Occurrence of sleep apnea syndrome in PD

It has been known for decades that PD is associated with sleep disorders such as insomnia, excessive daytime sleepness, REM (rapid-eye movement) and sleep behavioral disorders. However, there is still debate as to the prevalence of sleep apnea syndrome (SAS) in PD patients [47]. According to Shill et al. [48], the presence of restrictive or obstructive patterns in PD could be a predisposition to SAS. Some researchers have reported an abnormally high prevalence of SAS in PD (relative to healthy, age-matched controls), whereas others have reported normal or below-normal values [47, 49–51]. The body mass index was a major source of bias in these studies, and most of the patients included were suffering from late-stage PD. Moreover, no predictive clinical features of SAS have been identified [51]. Some researchers have mentioned peripheral SAS caused by upper airway obstruction [48]. However, an occurrence of 48% of sleep breathing disorders with a predominance of central SAS has been observed [52].

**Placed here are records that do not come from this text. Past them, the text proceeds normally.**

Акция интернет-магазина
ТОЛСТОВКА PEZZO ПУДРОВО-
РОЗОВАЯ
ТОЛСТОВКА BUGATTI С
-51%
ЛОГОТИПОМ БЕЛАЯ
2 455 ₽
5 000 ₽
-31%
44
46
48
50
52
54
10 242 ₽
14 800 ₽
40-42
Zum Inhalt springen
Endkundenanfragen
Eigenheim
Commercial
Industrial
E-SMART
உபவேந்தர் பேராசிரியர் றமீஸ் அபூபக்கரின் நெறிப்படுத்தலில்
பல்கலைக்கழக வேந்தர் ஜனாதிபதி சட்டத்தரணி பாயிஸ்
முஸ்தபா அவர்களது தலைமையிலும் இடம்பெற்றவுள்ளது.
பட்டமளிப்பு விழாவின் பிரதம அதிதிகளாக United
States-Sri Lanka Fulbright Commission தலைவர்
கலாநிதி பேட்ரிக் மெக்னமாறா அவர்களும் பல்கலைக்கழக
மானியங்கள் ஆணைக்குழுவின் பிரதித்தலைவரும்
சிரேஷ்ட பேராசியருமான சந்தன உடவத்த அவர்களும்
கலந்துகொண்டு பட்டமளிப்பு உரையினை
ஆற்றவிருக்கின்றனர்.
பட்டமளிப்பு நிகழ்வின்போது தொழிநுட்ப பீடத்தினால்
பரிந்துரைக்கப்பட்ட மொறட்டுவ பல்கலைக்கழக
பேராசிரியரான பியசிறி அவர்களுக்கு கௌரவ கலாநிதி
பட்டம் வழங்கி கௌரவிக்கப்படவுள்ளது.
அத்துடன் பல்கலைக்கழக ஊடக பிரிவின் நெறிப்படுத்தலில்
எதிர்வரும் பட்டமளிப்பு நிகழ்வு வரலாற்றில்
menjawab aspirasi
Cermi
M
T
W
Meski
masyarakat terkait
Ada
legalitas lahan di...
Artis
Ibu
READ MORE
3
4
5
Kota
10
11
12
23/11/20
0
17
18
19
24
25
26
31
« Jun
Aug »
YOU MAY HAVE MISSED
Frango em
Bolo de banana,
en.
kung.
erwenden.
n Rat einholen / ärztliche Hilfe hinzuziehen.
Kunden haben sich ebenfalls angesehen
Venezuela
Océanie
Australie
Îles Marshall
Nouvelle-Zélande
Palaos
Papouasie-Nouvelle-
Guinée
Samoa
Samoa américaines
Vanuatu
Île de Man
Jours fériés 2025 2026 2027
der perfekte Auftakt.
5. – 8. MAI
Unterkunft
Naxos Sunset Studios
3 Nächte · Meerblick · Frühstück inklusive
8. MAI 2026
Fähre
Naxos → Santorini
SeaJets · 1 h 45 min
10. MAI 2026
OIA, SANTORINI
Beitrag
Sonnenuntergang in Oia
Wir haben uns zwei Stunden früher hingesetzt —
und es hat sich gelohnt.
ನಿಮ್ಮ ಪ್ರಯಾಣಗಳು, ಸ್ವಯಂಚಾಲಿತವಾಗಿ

Interestingly, a recent study found that 43.3% of de novo PD patients (with a mean ± SD duration of disease of 9.7 ± 9.5 months) had an apnea-hypopnea index higher than 5 per hour [53]. The researchers observed an average of 15.9 ± 20.9 desaturation episodes per hour. Nevertheless, the study lacked an age-matched control group. Furthermore, no other studies (except those with obese patients) have evidenced significant oxyhemoglobindesaturation [47]. In conclusion, there is some evidence of mild nocturnal desaturation in early-stage PD but the underlying mechanisms have not been characterized. The functional consequences of these sleep breathing disorders are unclear, although vigilance does not seem to be affected [54].

Impact of antiparkinsonian drugs on sleep breath disorders

No effect of antiparkinsonian drugs was reported in a review about treatment of sleep disorders in PD [55]. In a study, dopamine agonist enhanced the risk of central SAS (mainly during REM-sleep) without any difference in terms of Epworth Sleepiness Scale [53].